City Council on Aug. 14 will consider an ordinance prohibiting the planting of bamboo on the island.
The invasive species spreads easily from one property to the next and is extremely difficult to remove. At the same time, its strong underground runners can damage structures and landscapes.
The Ocean City Shade Tree Committee met this week to make final revisions to a proposed ordinance for City Council to consider.
The draft ordinance is detailed but includes the following basic provisions:
- Prohibits owners and tenants from planting any variety of bamboo
- Requires owners and/or tenants to contain existing bamboo with an approved barrier system (the city would draft guidelines)
- Requires owners and/or tenants to pay to remove bamboo from neighboring properties within 90 days or face penalties up to $100 a day until they do.
Council would have to approve two readings of the ordinance (tentatively scheduled for Aug. 14 and 28) before it could be enacted (20 days after approval).
The ordinance is sponsored by Councilman Michael Allegretto in response to a Crescent Road resident, Phebe Dickson, who had complained that bamboo rhizomes from a neighboring property continue to advance toward her foundation.

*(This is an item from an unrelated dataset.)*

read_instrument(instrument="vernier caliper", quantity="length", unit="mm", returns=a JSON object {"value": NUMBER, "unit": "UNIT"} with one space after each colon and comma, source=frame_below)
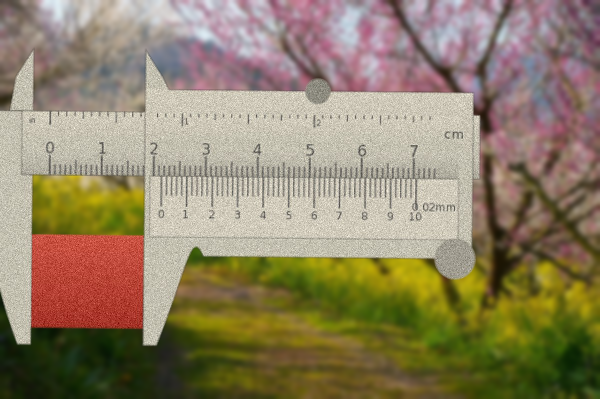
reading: {"value": 21.5, "unit": "mm"}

Dickson went to Thursday’s City Council meeting to thank her representatives for taking action.
“One citizen’s voice can be heard and ultimately make a difference,” Dickson said.
One of the first property owners to be tested by a new ordinance would be the city itself. The city-owned historic U.S. Life Saving Station 30 at Fourth Street and Atlantic Avenue is bordered by a wall of bamboo.
The city would have 90 days to remove and remediate the bamboo there.